» **TASK PROMPT**
Copy every line of the items below word for word, leaving the pictures out of your answer.

» **GIVEN DATA**
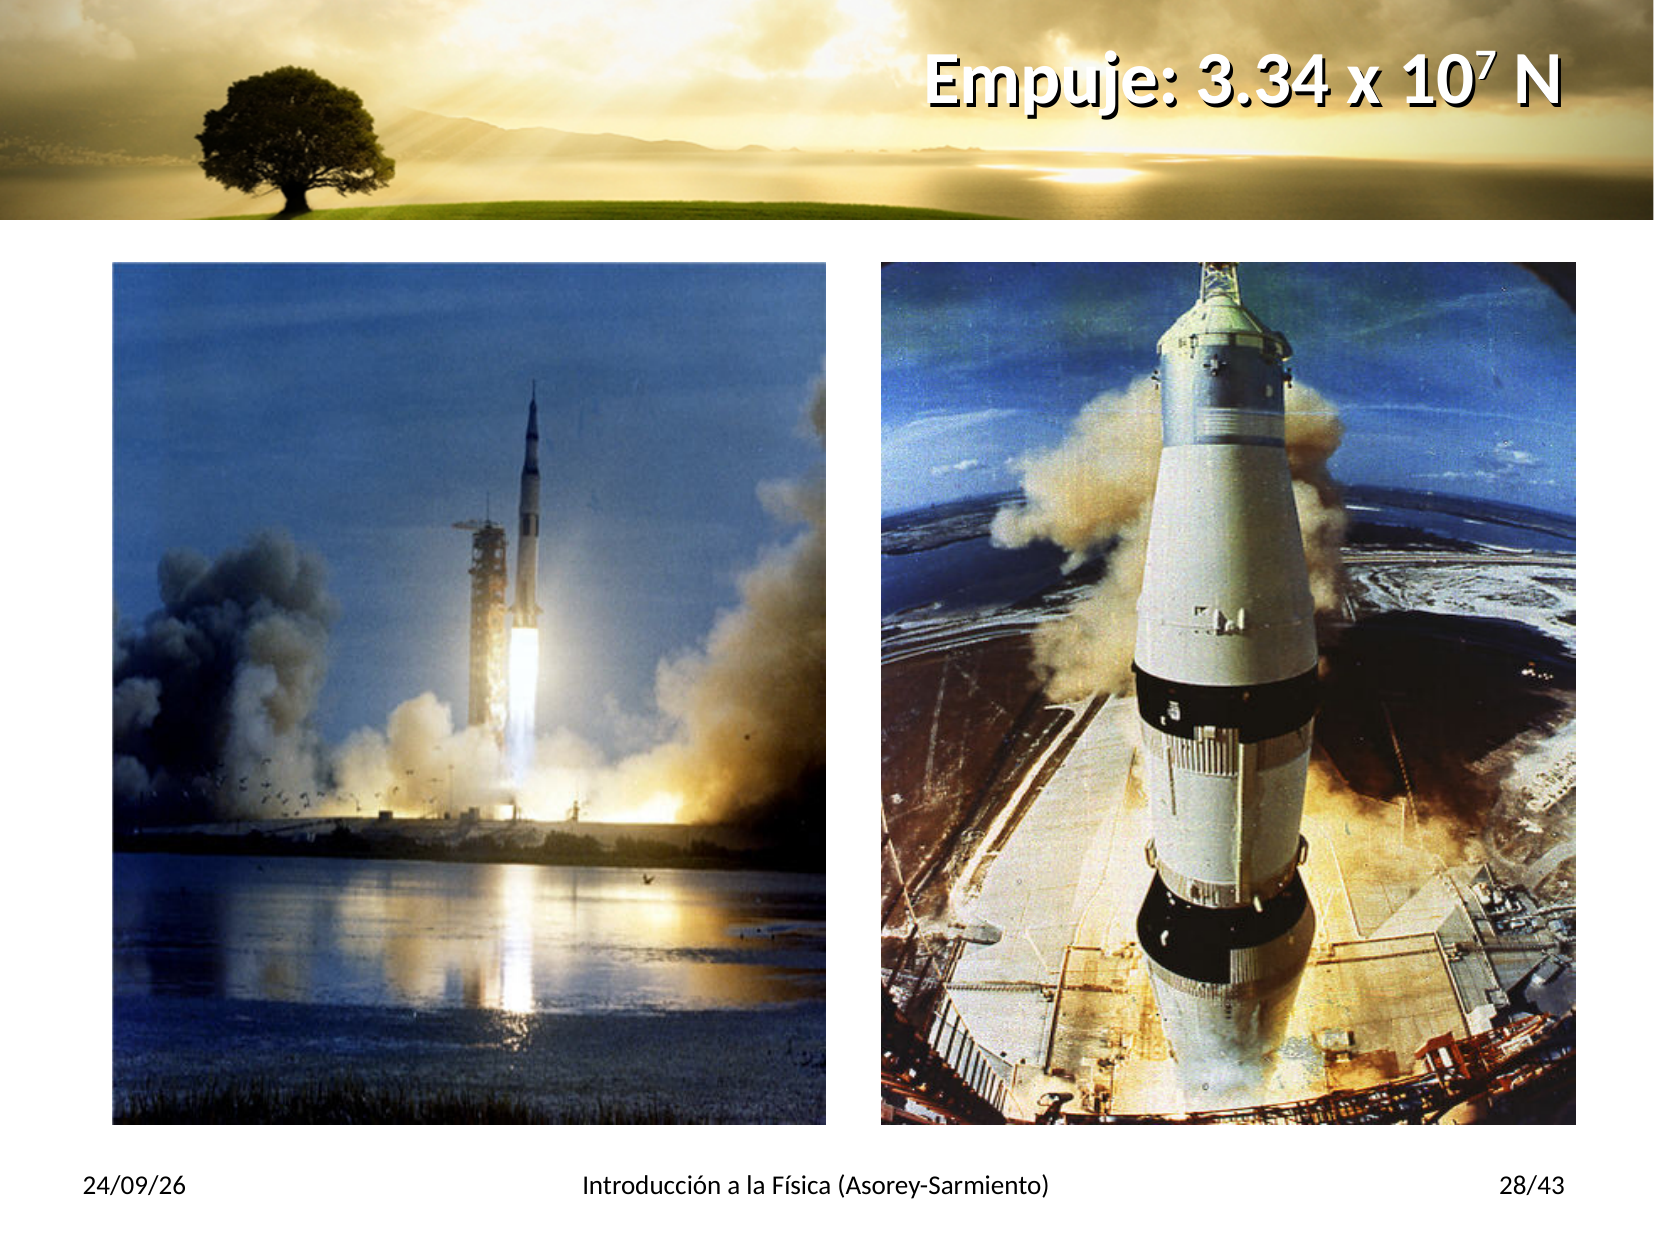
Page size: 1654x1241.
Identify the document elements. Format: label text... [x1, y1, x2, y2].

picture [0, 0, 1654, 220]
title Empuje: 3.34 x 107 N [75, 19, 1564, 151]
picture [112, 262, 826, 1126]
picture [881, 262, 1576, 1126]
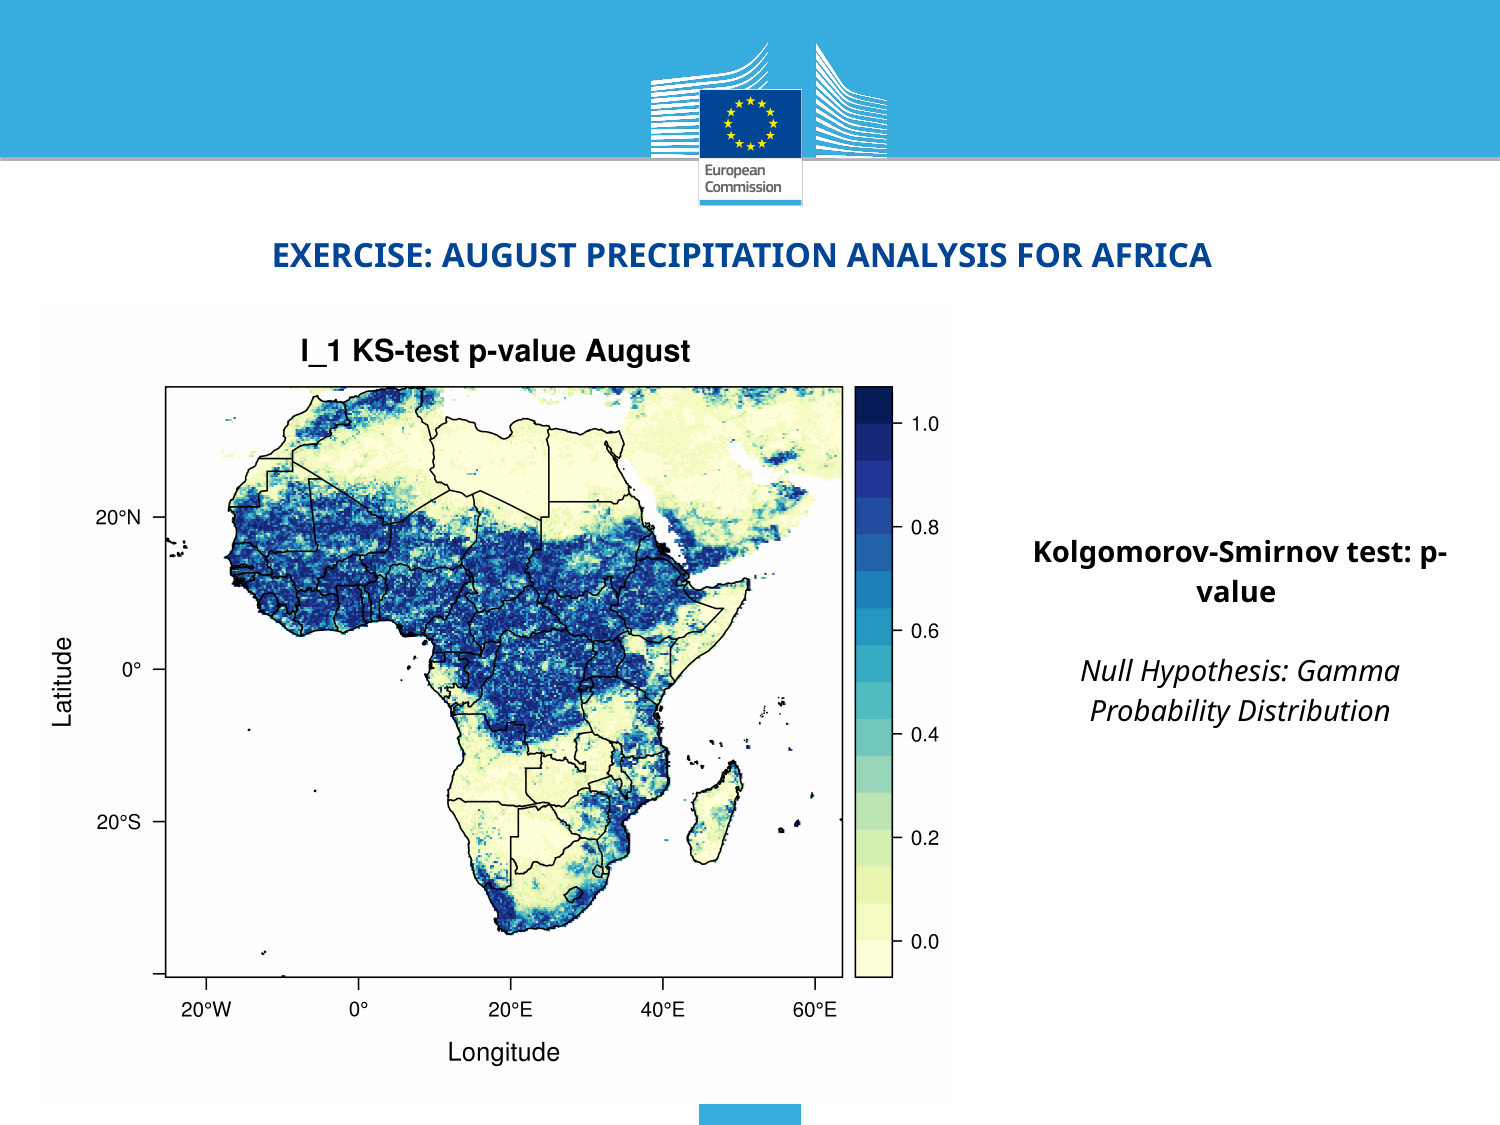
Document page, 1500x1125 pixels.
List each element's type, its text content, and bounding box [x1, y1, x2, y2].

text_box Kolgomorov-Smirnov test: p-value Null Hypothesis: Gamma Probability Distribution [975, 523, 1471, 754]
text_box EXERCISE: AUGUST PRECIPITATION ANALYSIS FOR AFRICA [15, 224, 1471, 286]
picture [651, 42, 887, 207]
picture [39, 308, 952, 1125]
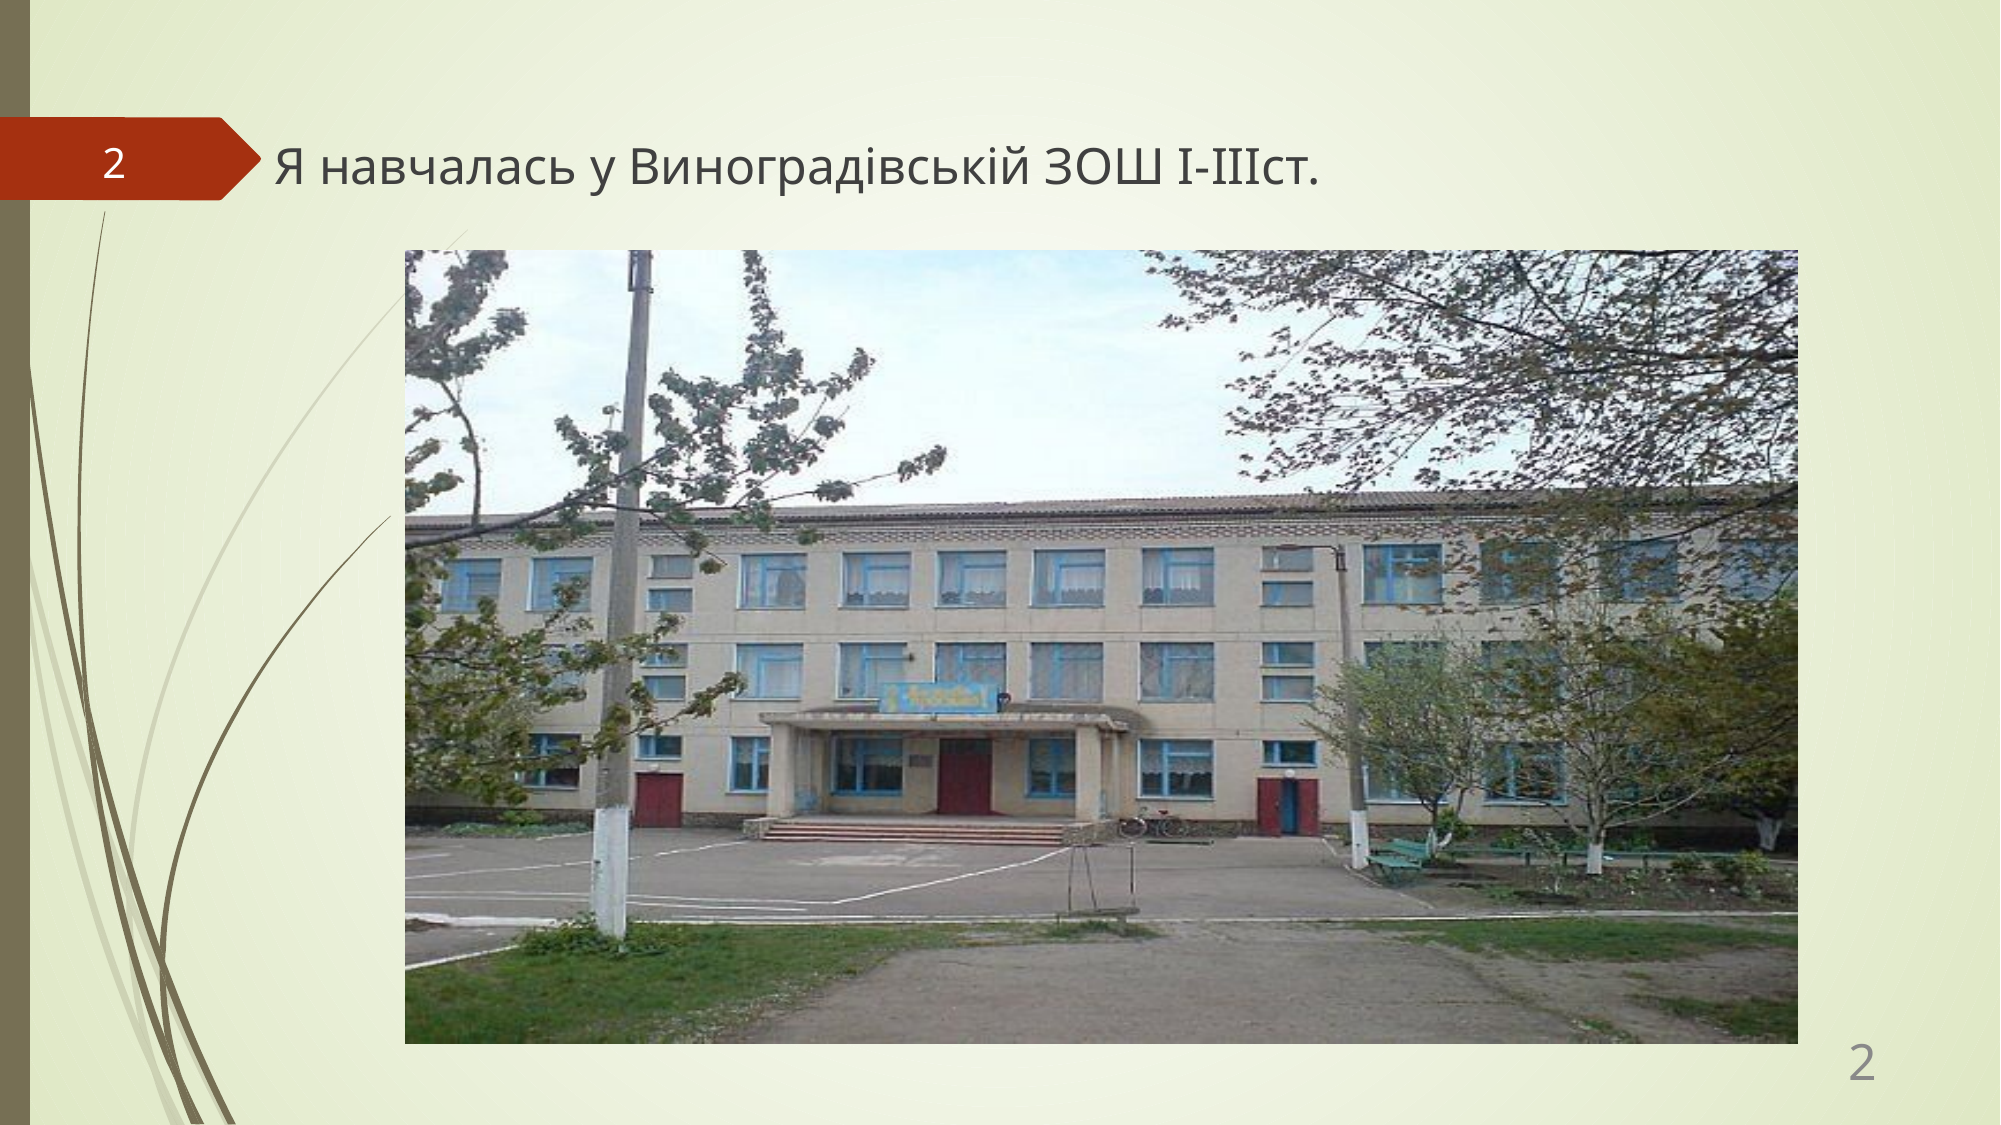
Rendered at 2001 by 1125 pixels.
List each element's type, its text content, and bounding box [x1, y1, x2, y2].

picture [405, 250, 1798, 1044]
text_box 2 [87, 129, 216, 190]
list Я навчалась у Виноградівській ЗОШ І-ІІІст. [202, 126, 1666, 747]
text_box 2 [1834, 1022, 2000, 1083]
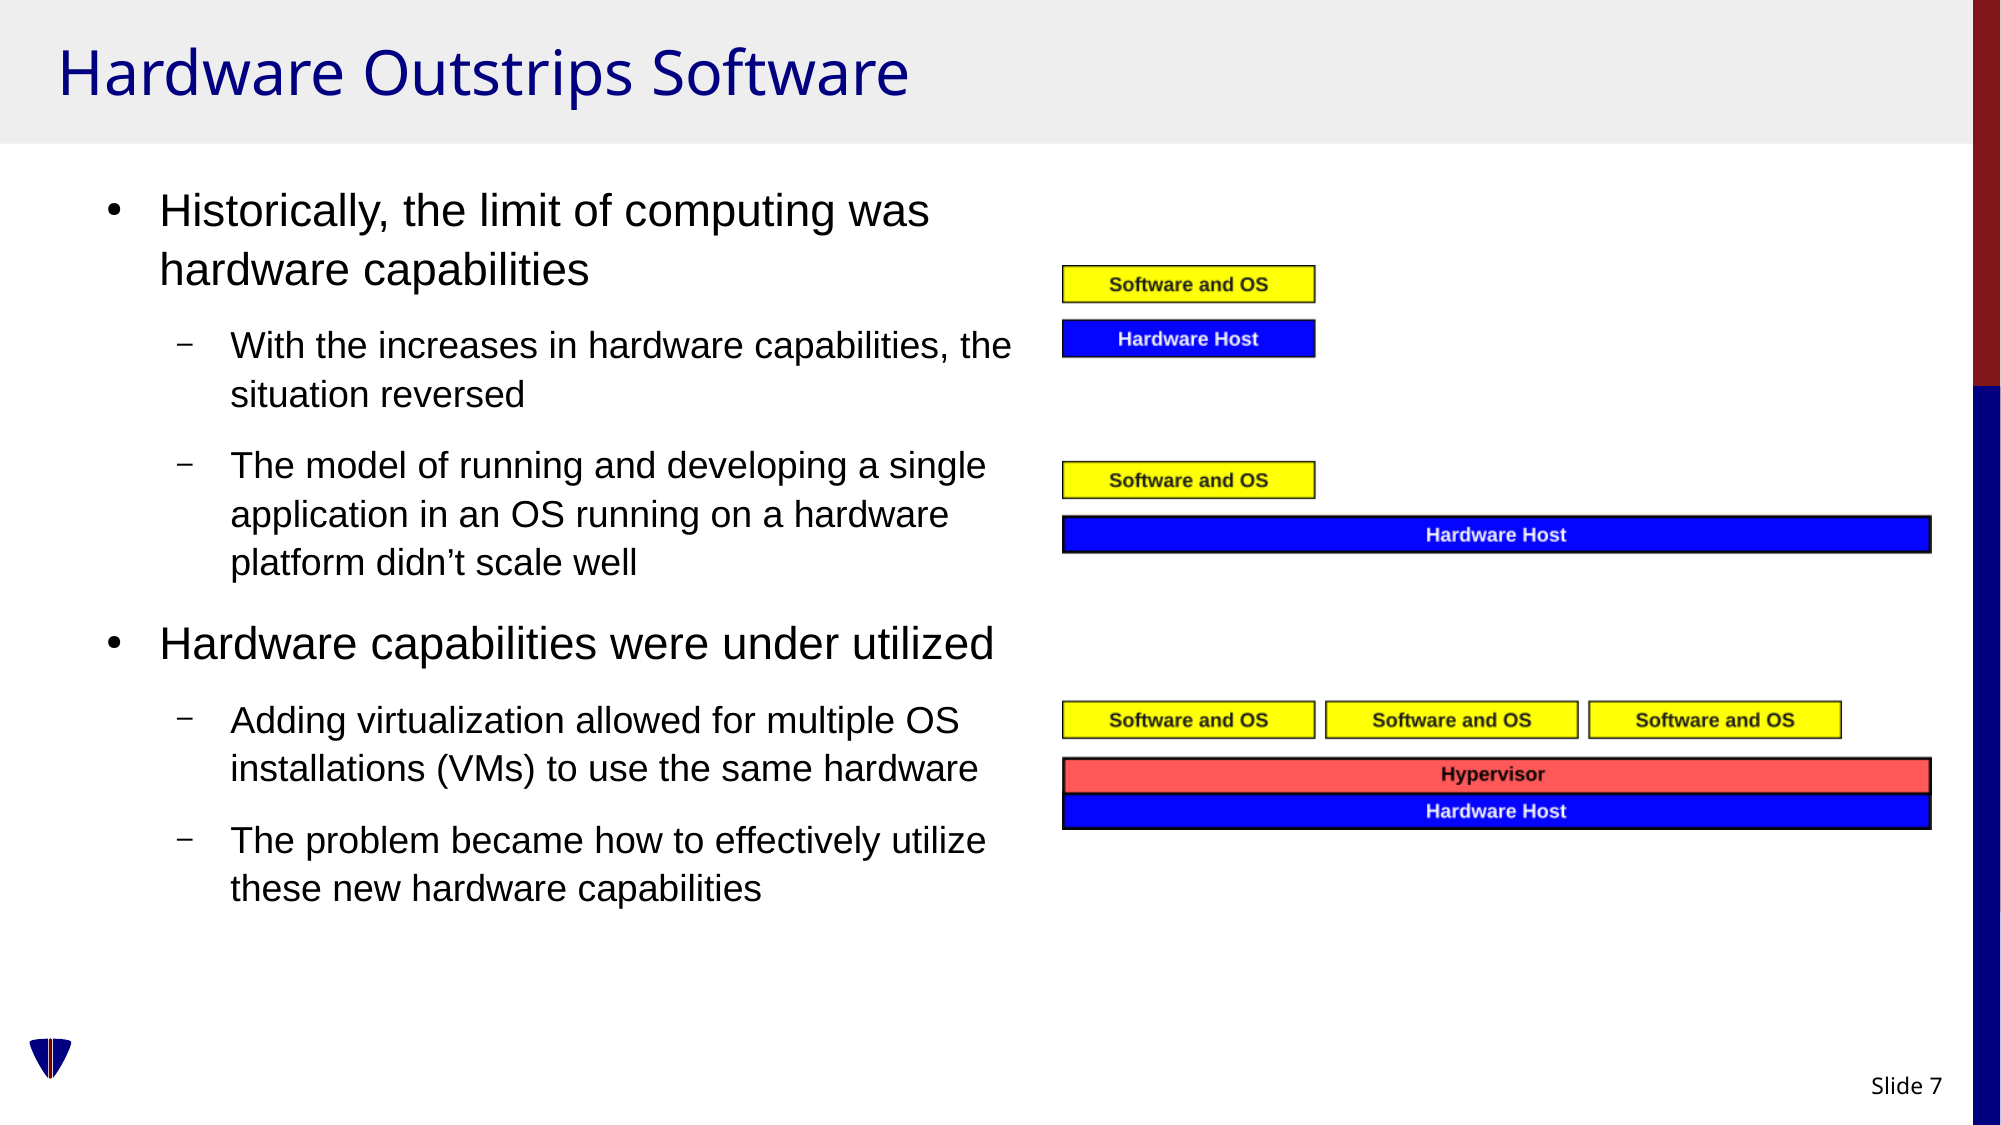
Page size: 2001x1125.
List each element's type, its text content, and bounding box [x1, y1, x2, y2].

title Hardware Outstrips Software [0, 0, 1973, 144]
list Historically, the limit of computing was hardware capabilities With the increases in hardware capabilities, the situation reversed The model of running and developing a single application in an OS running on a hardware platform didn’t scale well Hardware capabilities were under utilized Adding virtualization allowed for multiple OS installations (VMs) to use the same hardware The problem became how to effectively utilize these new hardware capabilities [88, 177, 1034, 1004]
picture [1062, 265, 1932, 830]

» **THE RESULT**
Page size: 1654x1241.
Identify the document elements. Format: label text... [x1, y1, x2, y2].

picture [0, 0, 1654, 220]
title Empuje: 3.34 x 107 N [75, 19, 1564, 151]
picture [112, 262, 826, 1126]
picture [881, 262, 1576, 1126]
Document page, 1500x1125 pixels.
List each element's type, its text content, and bounding box [x1, y1, x2, y2].

text_box Kolgomorov-Smirnov test: p-value Null Hypothesis: Gamma Probability Distribution [975, 523, 1471, 754]
text_box EXERCISE: AUGUST PRECIPITATION ANALYSIS FOR AFRICA [15, 224, 1471, 286]
picture [651, 42, 887, 207]
picture [39, 308, 952, 1125]
Rendered at 2001 by 1125 pixels.
List each element's type, its text content, and bounding box [x1, y1, x2, y2].

picture [405, 250, 1798, 1044]
text_box 2 [87, 129, 216, 190]
list Я навчалась у Виноградівській ЗОШ І-ІІІст. [202, 126, 1666, 747]
text_box 2 [1834, 1022, 2000, 1083]
Page size: 2001x1125.
List each element's type, its text content, and bounding box [x1, y1, x2, y2].

title Hardware Outstrips Software [0, 0, 1973, 144]
list Historically, the limit of computing was hardware capabilities With the increases in hardware capabilities, the situation reversed The model of running and developing a single application in an OS running on a hardware platform didn’t scale well Hardware capabilities were under utilized Adding virtualization allowed for multiple OS installations (VMs) to use the same hardware The problem became how to effectively utilize these new hardware capabilities [88, 177, 1034, 1004]
picture [1062, 265, 1932, 830]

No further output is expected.